Deux chercheures se penchent sur les maladies neuromusculaires – Toutes les ressources au service du patient

Maud-Christine Chouinard, professeure-chercheure en sciences infirmières à l'Université du Québec à Chicoutimi (UQAC) et Cynthia Gagnon, ergothérapeute, chargée de cours

CHICOUTIMI (FSTG) – Développer une nouvelle façon de faire permettant de maximiser les ressources, les traitements et le bien-être des patients atteints de maladies neuromusculaires, le tout en donnant aux infirmières spécialisées un rôle de pivot.

Voilà l’objectif caressé conjointement par Maud-Christine Chouinard, professeure-chercheure en sciences infirmières à l’Université du Québec à Chicoutimi (UQAC) et par Cynthia Gagnon, ergothérapeute chargée de cours à la même institution. En profitant de la vaste expérience dans ce type de maladies du Dr Jean Mathieu, neurologue à la clinique des maladies neuromusculaires du Carrefour de la Santé de Jonquière, et grâce à l’appui manifesté par le personnel et la direction de cet hôpital, les deux chercheures ont accumulé un vaste éventail de données cliniques, sociales et médicales portant sur tous les aspects des maladies dégénératives qui sévissent surtout dans la région, comme l’ataxie récessive spastique de Charlevoix-Saguenay ou encore la dystrophie myotonique.

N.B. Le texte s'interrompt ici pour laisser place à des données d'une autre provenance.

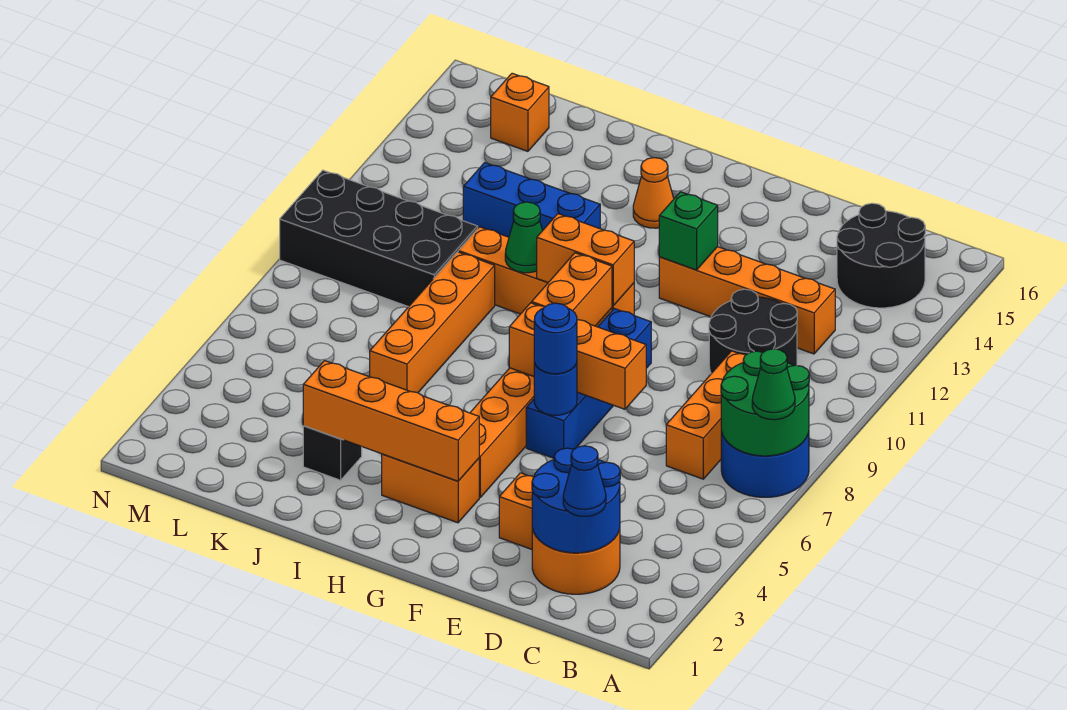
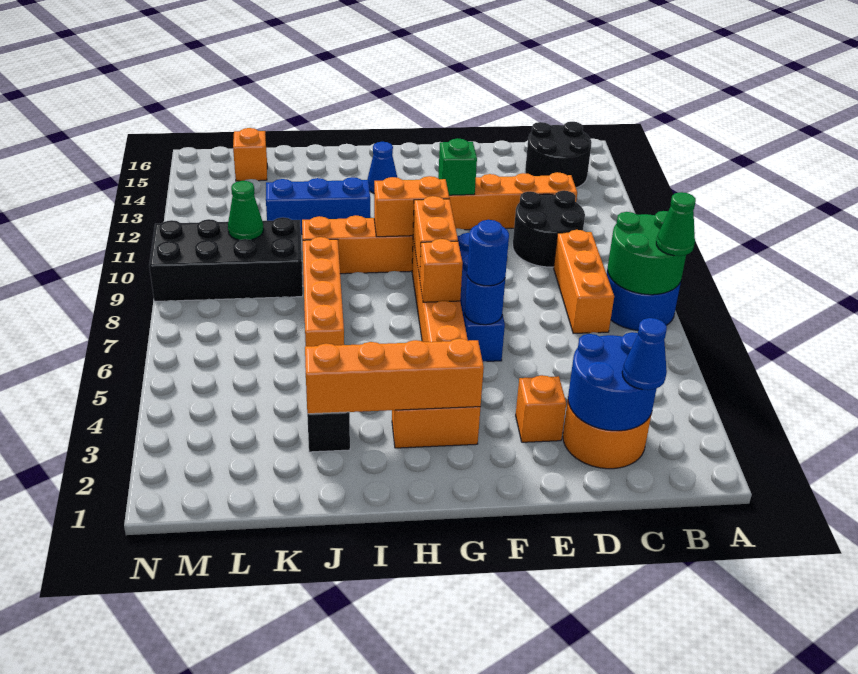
orange brick E7:G7 level 2 -> orange brick G7 level 2
orange cone H14 level 1 -> blue cone H14 level 1
green cone I10 level 2 -> green cone L10 level 2

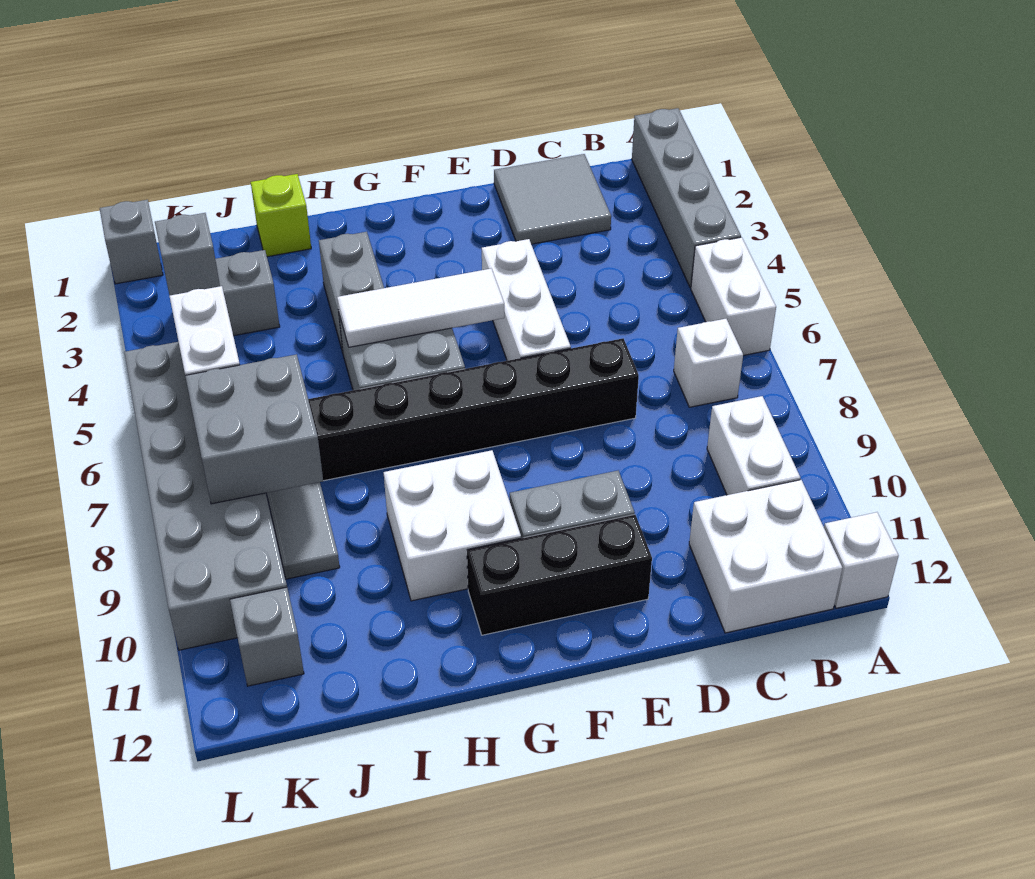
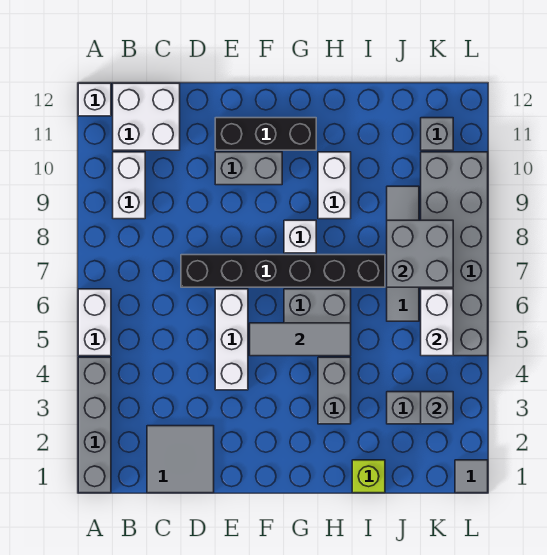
white brick B7 level 1 -> white brick G8 level 1
white tile F5:H5 level 2 -> grey tile F5:H5 level 2
white brick G9:H10 level 1 -> white brick H9:H10 level 1
grey brick L1 level 1 -> grey tile L1 level 1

« Grâce à la longue expérience pratique du Dr Mathieu, nous connaissons bien tous les aspects de ces maladies, ainsi que leurs effets sur les gens. Nous connaissons donc très bien les besoins des patients et les traitements cliniques. À partir de là, nous voulons développer des méthodes de suivi, mettre en place des outils afin de maximiser la portée des ressources disponibles et augmenter ainsi le bien-être des patients », explique madame Chouinard.

Dans ce but, le guide méthodologique ou le plan de soins intégré que construisent actuellement les chercheures met l’emphase sur le rôle central joué par les infirmières et les spécialistes de première ligne.

En vertu des critères très précis contenus dans le projet, ces intervenants sont en effet en mesure de donner les meilleures informations disponibles, de référer les patients aux bons services au bon moment, donc de faire un suivi systématique très serré des patients. « Cela évite des visites inutiles chez le médecin spécialiste et permet de consacrer plus de temps et de ressources au traitement des vrais besoins », indique Cynthia Gagnon.

Les deux chercheures se réjouissent d’ailleurs de constater que leurs travaux s’inscrivent de plus en plus dans les tendances actuelles qui touchent le secteur de la santé et des services sociaux. Moins lourd, personnalisé et adapté aux maladies plus régionales, ce programme s’avère en effet très souple et facile à mettre en application.

Maud-Christine Chouinard et Cynthia Gagnon espèrent donc pouvoir profiter de programmes de subventions qui devraient leur permettre d’effectuer encore plus de recherches sur le terrain, d’autant plus que celles-ci entendent mener bientôt des projets pilotes jusqu’en Écosse, en passant par Montréal et l’état de New York. « Nous travaillons sur des maladies qui sévissent beaucoup dans la région, mais nous pensons que notre outil, que notre nouvelle approche méthodologique sera utilisée et adaptée ailleurs pour d’autres maladies particulières », affirme Mme Chouinard.

Or, ce passage vers l’application sur le terrain risque de représenter le prochain grand défi auquel seront confrontées les chercheures de l’UQAC.

« Une fois notre outil complété, nous allons devoir trouver des façons de faire du transfert de ces connaissances. Il nous faudra voir comment faire pour implanter cet outil dans les pratiques de terrains, comment il sera employé. Ici, les intervenants sont très ouverts, ailleurs, ce sera un plus grand défi que de changer les habitudes. C’est notre prochaine grande étape », convient Cynthia Gagnon.